Mailing List Archive: Re: Download a whole website

[REBOL] Re: Download a whole website

From: oliva:david:seznam:cz at: 2-Aug-2002 14:54


Hello Abdel,

Thursday, July 25, 2002, 10:36:13 PM, you wrote:

AB> I know how to download a web page and save it to the disk, that if I know
AB> the name of the page. But if I want to download a whole website and save it
AB> to my hard drive?

I had one reb-bot for travelling on the net and searching for images
but he is really old (born in 2000) was not saving pages and had some
bugs inside so I decided to make new generation. Here is what I have
now (excuse the function 'uprav-url - it's from the old bot and needs
to be improved (and translated) as well)

What it does? Simply parses the html and sorts found urls to blocks:
images, stylesheets, linked scripts - I will add apllets and embedded
objects as well....

There are two things that want to discuss:

1.
  How to save page from url: http://localhost/
:(may be index.html default.html or what is specified on the server
side:(

2.
  Way how to encode file names of dynamic documents as:
  http://127.0.0.1:85/cgi-bin/getboard.r?boardID=default&lang=cz

and here is the script:

<code>
rebol [
    title: "Site downloader"
    purpose: {To download pages from some url with all content}
    author: {Oldes}
    email: [oliva--david--seznam--cz]

    comment: {This is not finished version... now it just parses the page and returns sorted 
    types of urls.

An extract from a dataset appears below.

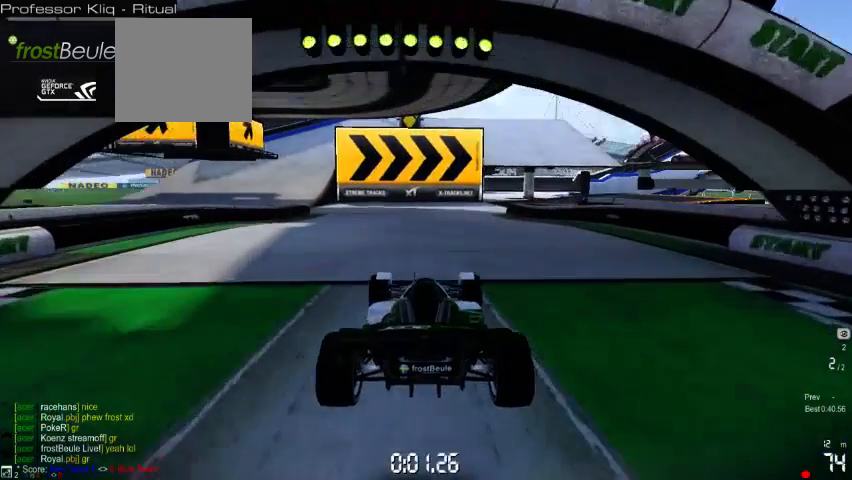
{"buttons": ["A"], "left_stick": "center", "events": []}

Need to make saving the content and recursion for traveling from one page 
    to another}
    version: 0.0.1
]

page-url: to url! ask "start URL: "
;page: read/binary page-url
page-markup: load/markup page-url ;to-string page

purl: decode-url page-url
if none? purl/path [purl/path: "/"]
purl/port-id: either none? purl/port-id [""][purl/port-id: join ":" purl/port-id]
base-href: rejoin [http:// purl/host purl/port-id purl/path]

images: make block! 50
links: make block! 500
scripts: make block! 10
stylesheets: make block! 10

tag-rules: [
    "img" copy x thru {src=} copy url [to { } | to end ] y: to end   (
        tag-name: "img"
        url: uprav-url url
        if all [none? find images url not none? url] [insert images url]
    )
    | "link" copy x thru {href=} copy url [to { } | to end ] y: to end (
        tag-name: "link"
        url: uprav-url url
        if all [none? find stylesheets url not none? url] [insert stylesheets url ]
    )
    | "script" copy x thru {src=} copy url [to { } | to end ] y: to end  (
        tag-name: "script"
        url: uprav-url url
        if all [none? find scripts url not none? url] [insert scripts url ]
    )
    | "BASE" copy x thru {href=} copy url [to { } | to end ] y: to end  (
        tag-name: "base"
        base-href: uprav-url url
        ;print rejoin ["new base-href: " base-href]
    )

    | "EMBED" copy x thru {src=} copy url [to { } | to end ] y: to end  (tag-name: "EMBED")
    | "a" copy x thru {href=} copy url [to { } | to end ] y: to end (
        tag-name: "a"
        url: uprav-url url
        if all [none? find links url not none? url] [insert links url ]
    )
]

    uprav-url: func [path [string!] /local u q w new-url][
        path: trim/with path {"}
        if find path "javascript:" [return none]
        if find path "mailto:" [return path]
        either found? find path "://" [
            return path
        ] [
            either path/1 = #"/" [
                parse base-href [copy w thru "://" copy q [to "/" | to end]]
                return newurl: rejoin [w q path]
            ] [
                site: tail parse (to-string skip base-href 7) "/"
                path: parse path "/"
                foreach p path [
                    either p = ".." [

                        if error? try [remove back site] [print "Spatny relativni odkaz"]
                    ] [
                        if p <> "." [append site p]
                    ]
                ]
                newurl: make string! ""
                foreach p head site [append newurl join p "/"]
                newurl: head clear back tail newurl
                replace/all newurl "//" "/"
                insert head newurl "http://"
                return head newurl
            ]
        ]
    ]

parse/all page-markup [
    some [
        set tag tag! (
            if parse/all tag tag-rules [
            ;   print reform [x url y tag-name]
            ]
        )
        | any-type!
    ]
]
probe stylesheets
probe images
probe scripts
probe links
</code>